Reputation: 970
Pretend I have this schema:
Table: University
String: name
Integer: studentCount
Table: Event
String: name
Foreign Key: university -> University
Table: Attendance
String: name
Foreign Key: event -> Event
If I want to get all the Attendance rows that are associated with a university with more than 1000 student count, what is the best way to optimize database indices?
Can you have an index chase foreign keys?
Like an index in the Attendance table that has combined: (event__university__studentCount)
Upvotes: 0
Views: 57
Reputation: 562951
An index can only reference columns from one table. There's no such thing as an index that spans multiple tables.
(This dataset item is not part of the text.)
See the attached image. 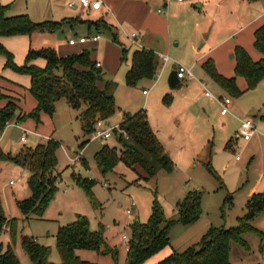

There's also no support at least in MySQL for an index on a count or other aggregation. There are other implementations of SQL database that optimize for aggregation and these might index results of aggregate functions. I'm thinking of OLAP column-stores.
With MySQL you can do a query like this:
SELECT Event.*
FROM Event
JOIN Attendance ON Attendance.Event = Event.id
WHERE Event.University = ?
GROUP BY Event.id
HAVING COUNT(*) > 1000;
The foreign key on Attendance.Event
implicitly creates an index, so the join will be optimized in that way. But the COUNT(*)
really needs to examine every row. There's no way around that in an OLTP database like MySQL.
A solution to optimize this would be to store the current attendee count in the Event table. Then it could be indexed and matching events could be found without a join or aggregation.
SELECT * FROM Event
WHERE University = ? AND AttendeeCount > 1000;
This is an example of denormalization.
Upvotes: 1